[Task statement] What you give back from the listing below should be an exact copy of the lines from the one with "Planos de saúde que viraram alvo do governo" down to the one with "Bezpieczne płatności", and it should contain no pictures.

[Input data]
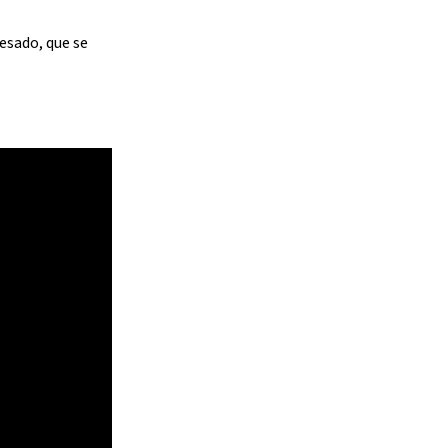
esado, que se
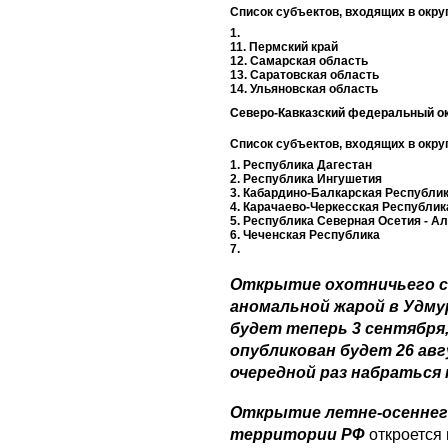
Список субъектов, входящих в округ
1.
11. Пермский край
12. Самарская область
13. Саратовская область
14. Ульяновская область
Северо-Кавказский федеральный ок
Список субъектов, входящих в округ
1. Республика Дагестан
2. Республика Ингушетия
3. Кабардино-Балкарская Республи
4. Карачаево-Черкесская Республик
5. Республика Северная Осетия - А
6. Чеченская Республика
7.
Открытие охотничьего се
аномальной жарой в Удму
будет теперь 3 сентября,
опубликован будет 26 ав
очередной раз набраться
Открытие летне-осеннего
территории РФ
откроется 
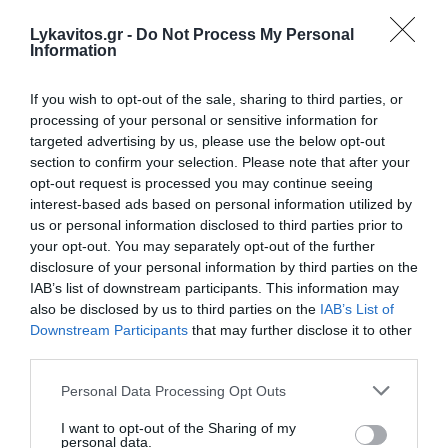
Lykavitos.gr -
Do Not Process My Personal
Θεοδωρικάκος: «Στηρίζουμε με
Information
πράξεις την έρευνα και την
If you wish to opt-out of the sale, sharing to third parties, or
καινοτομία»
processing of your personal or sensitive information for
targeted advertising by us, please use the below opt-out
«Στο ΕΠΑ του υπουργείου Ανάπτυξης η
section to confirm your selection. Please note that after your
χρηματοδότηση του ΕΛΙΔΕΚ», τόνισε ο υπουργός
opt-out request is processed you may continue seeing
interest-based ads based on personal information utilized by
Ανάπτυξης.
us or personal information disclosed to third parties prior to
19:07 | 05 Αυγούστου 2026
Οικονομία
your opt-out. You may separately opt-out of the further
disclosure of your personal information by third parties on the
IAB’s list of downstream participants. This information may
also be disclosed by us to third parties on the
IAB’s List of
Downstream Participants
that may further disclose it to other
third parties.
Please note that this website/app uses one or more Google
Personal Data Processing Opt Outs
services and may gather and store information including but
not limited to your visit or usage behaviour. You may click to
I want to opt-out of the Sharing of my
personal data.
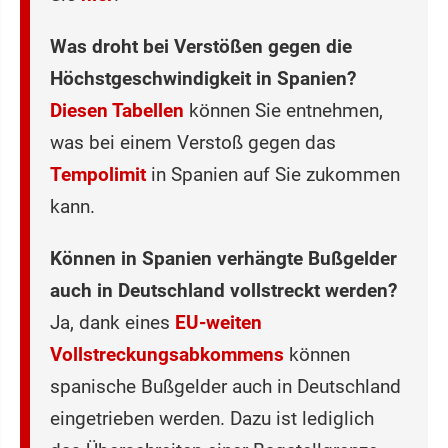
Was droht bei Verstößen gegen die
Höchstgeschwindigkeit in Spanien?
Diesen Tabellen
können Sie entnehmen,
was bei einem Verstoß gegen das
Tempolimit
in Spanien auf Sie zukommen
kann.
Können in Spanien verhängte Bußgelder
auch in Deutschland vollstreckt werden?
Ja, dank eines
EU-weiten
Vollstreckungsabkommens
können
spanische Bußgelder auch in Deutschland
eingetrieben werden. Dazu ist lediglich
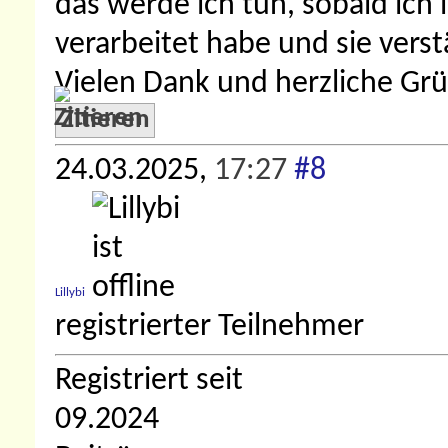
das werde ich tun, sobald ich 
verarbeitet habe und sie vers
Vielen Dank und herzliche Gr
Zitieren
24.03.2025,
17:27
#8
Lillybi
registrierter Teilnehmer
Registriert seit
09.2024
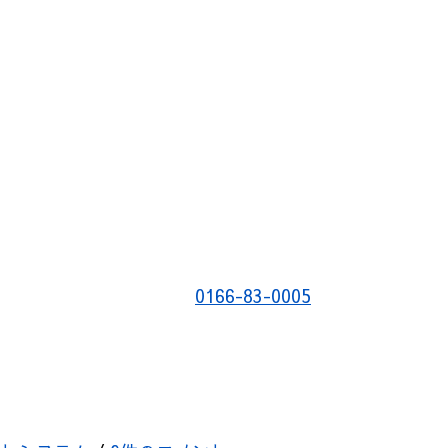
0166-83-0005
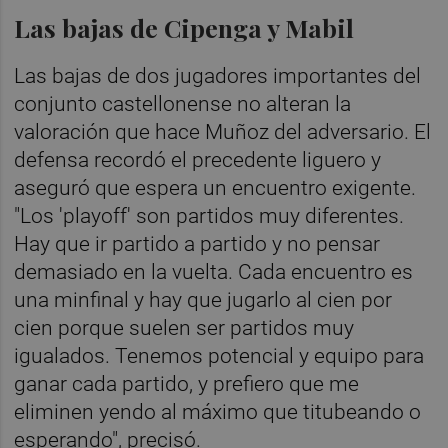
Las bajas de Cipenga y Mabil
Las bajas de dos jugadores importantes del
conjunto castellonense no alteran la
valoración que hace Muñoz del adversario. El
defensa recordó el precedente liguero y
aseguró que espera un encuentro exigente.
"Los 'playoff' son partidos muy diferentes.
Hay que ir partido a partido y no pensar
demasiado en la vuelta. Cada encuentro es
una minfinal y hay que jugarlo al cien por
cien porque suelen ser partidos muy
igualados. Tenemos potencial y equipo para
ganar cada partido, y prefiero que me
eliminen yendo al máximo que titubeando o
esperando", precisó.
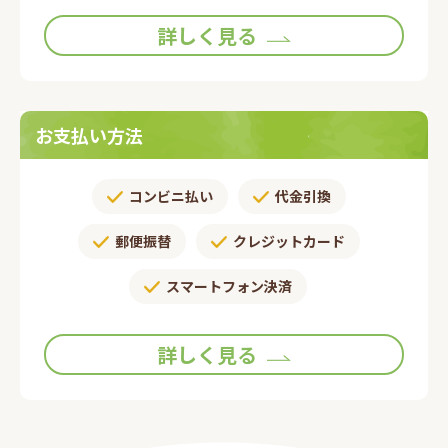
詳しく見る
お支払い方法
コンビニ払い
代金引換
郵便振替​
クレジットカード
スマートフォン決済
詳しく見る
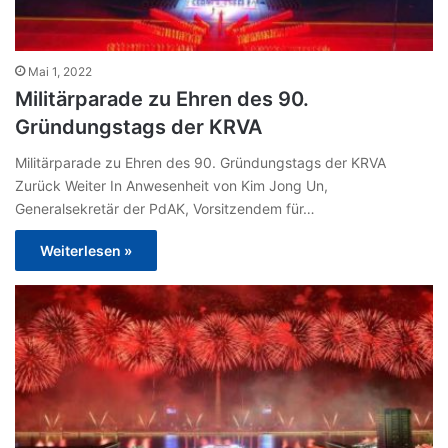
Mai 1, 2022
Militärparade zu Ehren des 90.
Gründungstags der KRVA
Militärparade zu Ehren des 90. Gründungstags der KRVA
Zurück Weiter In Anwesenheit von Kim Jong Un,
Generalsekretär der PdAK, Vorsitzendem für…
Weiterlesen »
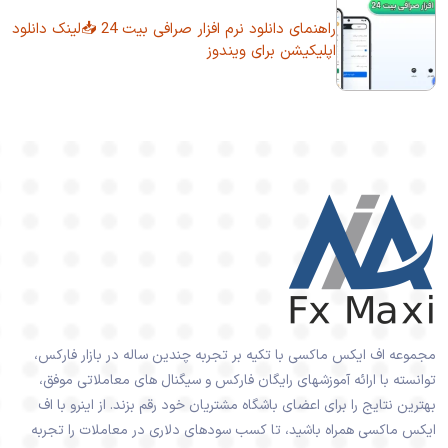
راهنمای دانلود نرم افزار صرافی بیت 24 📥لینک دانلود
اپلیکیشن برای ویندوز
مجموعه اف ایکس ماکسی با تکیه بر تجربه چندین ساله در بازار فارکس،
توانسته با ارائه آموزشهای رایگان فارکس و سیگنال های معاملاتی موفق،
بهترین نتایج را برای اعضای باشگاه مشتریان خود رقم بزند. از اینرو با اف
ایکس ماکسی همراه باشید، تا کسب سودهای دلاری در معاملات را تجربه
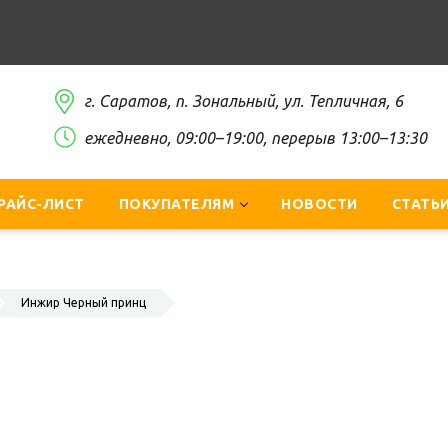
г. Саратов, п. Зональный, ул. Тепличная, 6
ежедневно, 09:00–19:00, перерыв 13:00–13:30
РАЙС-ЛИСТ
ПОКУПАТЕЛЯМ
НОВОСТИ
СТАТЬ
Инжир Черный принц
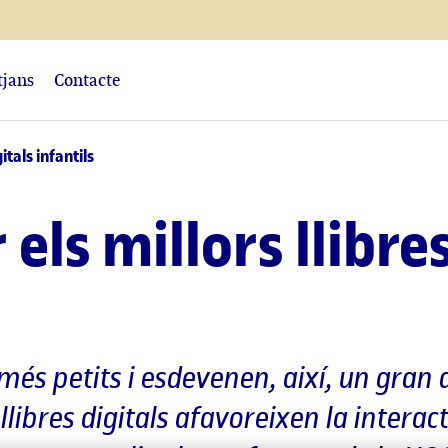
tjans
Contacte
gitals infantils
 els millors llibre
més petits i esdevenen, així, un gran a
s llibres digitals afavoreixen la intera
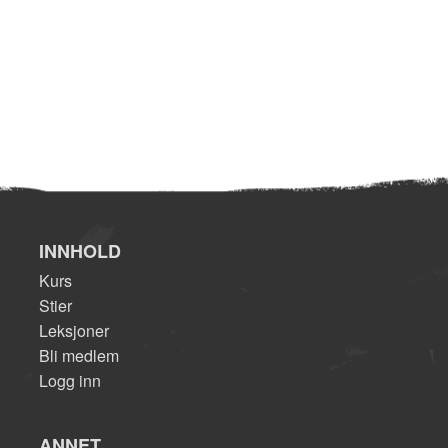
INNHOLD
Kurs
Stier
Leksjoner
Bli medlem
Logg inn
ANNET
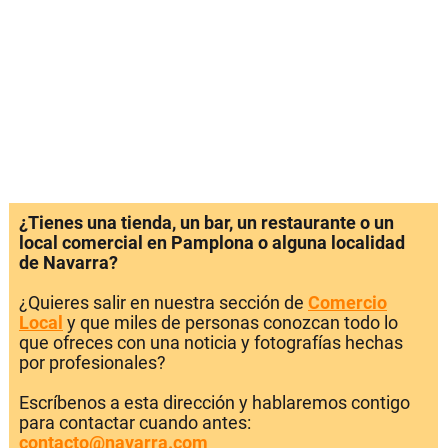
¿Tienes una tienda, un bar, un restaurante o un
local comercial en Pamplona o alguna localidad
de Navarra?
¿Quieres salir en nuestra sección de
Comercio
Local
y que miles de personas conozcan todo lo
que ofreces con una noticia y fotografías hechas
por profesionales?
Escríbenos a esta dirección y hablaremos contigo
para contactar cuando antes:
contacto@navarra.com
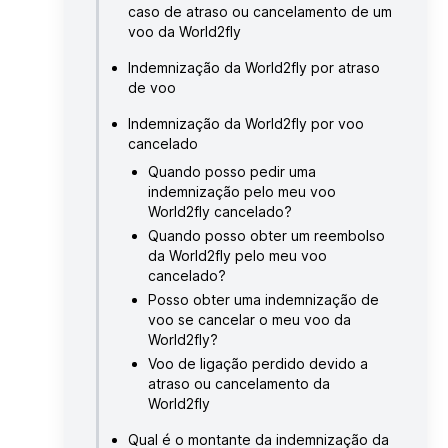
caso de atraso ou cancelamento de um
voo da World2fly
Indemnização da World2fly por atraso
de voo
Indemnização da World2fly por voo
cancelado
Quando posso pedir uma
indemnização pelo meu voo
World2fly cancelado?
Quando posso obter um reembolso
da World2fly pelo meu voo
cancelado?
Posso obter uma indemnização de
voo se cancelar o meu voo da
World2fly?
Voo de ligação perdido devido a
atraso ou cancelamento da
World2fly
Qual é o montante da indemnização da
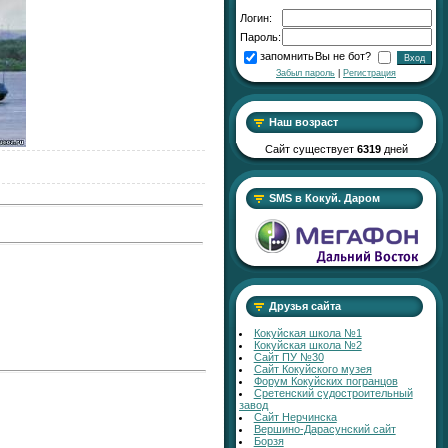
Логин:
Пароль:
запомнить
Вы не бот?
Забыл пароль
|
Регистрация
Наш возраст
Сайт существует
6319
дней
SMS в Кокуй. Даром
Друзья сайта
Кокуйская школа №1
Кокуйская школа №2
Сайт ПУ №30
Сайт Кокуйского музея
Форум Кокуйских погранцов
Сретенский судостроительный
завод
Сайт Нерчинска
Вершино-Дарасунский сайт
Борзя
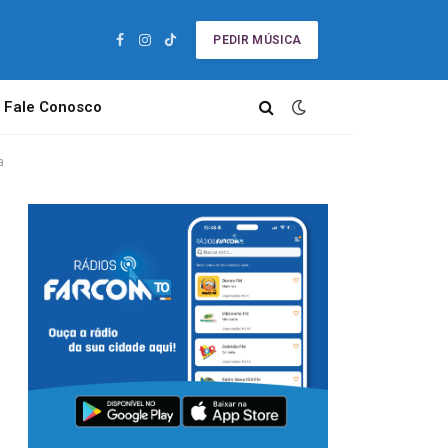
PEDIR MÚSICA
Facebook
Instagram
TikTok
Fale Conosco
a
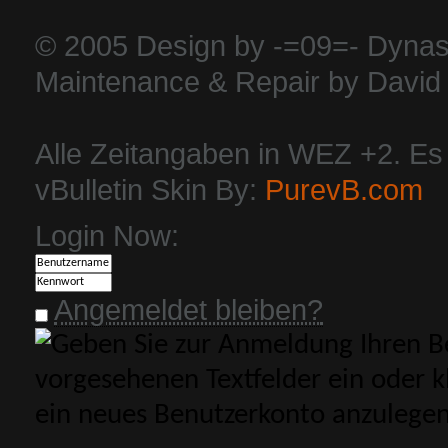
© 2005 Design by -=09=- Dynas
Maintenance & Repair by David 
Alle Zeitangaben in WEZ +2. Es i
vBulletin Skin By:
PurevB.com
Login Now:
Angemeldet bleiben?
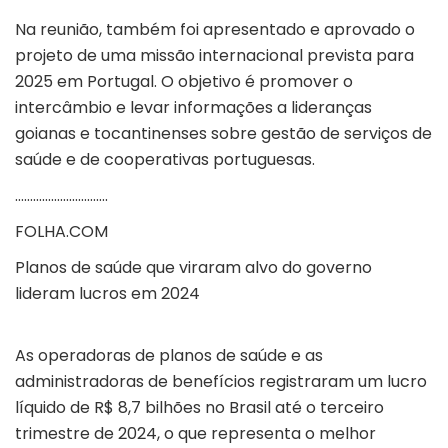
Na reunião, também foi apresentado e aprovado o
projeto de uma missão internacional prevista para
2025 em Portugal. O objetivo é promover o
intercâmbio e levar informações a lideranças
goianas e tocantinenses sobre gestão de serviços de
saúde e de cooperativas portuguesas.
………………………….
FOLHA.COM
Planos de saúde que viraram alvo do governo
lideram lucros em 2024
As operadoras de planos de saúde e as
administradoras de benefícios registraram um lucro
líquido de R$ 8,7 bilhões no Brasil até o terceiro
trimestre de 2024, o que representa o melhor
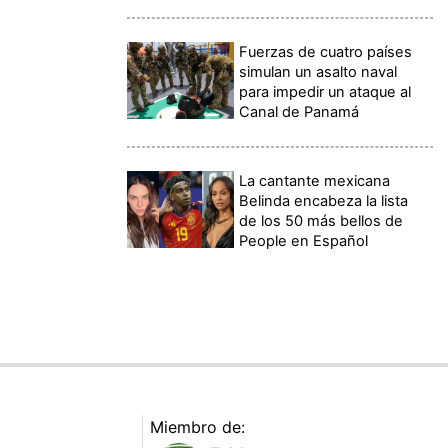
Fuerzas de cuatro países
simulan un asalto naval
para impedir un ataque al
Canal de Panamá
La cantante mexicana
Belinda encabeza la lista
de los 50 más bellos de
People en Español
Miembro de:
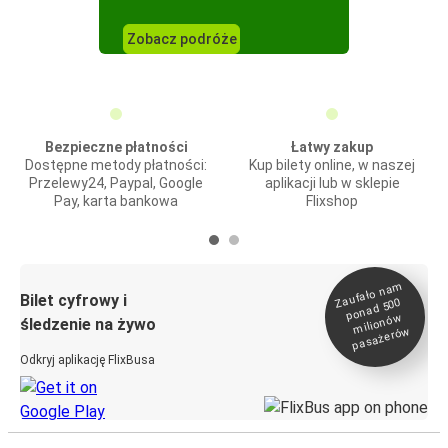
Zobacz podróże
Bezpieczne płatności
Łatwy zakup
Dostępne metody płatności:
Kup bilety online, w naszej
Przelewy24, Paypal, Google
aplikacji lub w sklepie
Pay, karta bankowa
Flixshop
Zaufało na
m
milionó
pasażeró
Bilet cyfrowy i
ponad 500
w
śledzenie na żywo
w
Odkryj aplikację FlixBusa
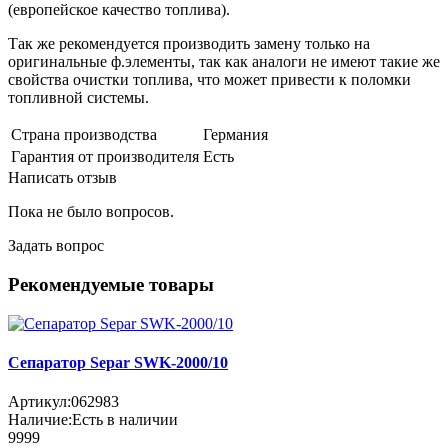
(европейское качество топлива).
Так же рекомендуется производить замену только на
оригинальные ф.элементы, так как аналоги не имеют такие же
свойства очистки топлива, что может привести к поломки
топливной системы.
Страна производства
Германия
Гарантия от производителя
Есть
Написать отзыв
Пока не было вопросов.
Задать вопрос
Рекомендуемые товары
Сепаратор Separ SWK-2000/10
Артикул:
062983
Наличие:
Есть в наличии
9999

[Task response]
Planos de saúde que viraram alvo do governo
lideram lucros em 2024
As operadoras de planos de saúde e as
administradoras de benefícios registraram um lucro
líquido de R$ 8,7 bilhões no Brasil até o terceiro
trimestre de 2024, o que representa o melhor
Fuerzas de cuatro países
simulan un asalto naval
para impedir un ataque al
Canal de Panamá
La cantante mexicana
Belinda encabeza la lista
de los 50 más bellos de
People en Español
Miembro de:
Zobacz podróże
Bezpieczne płatności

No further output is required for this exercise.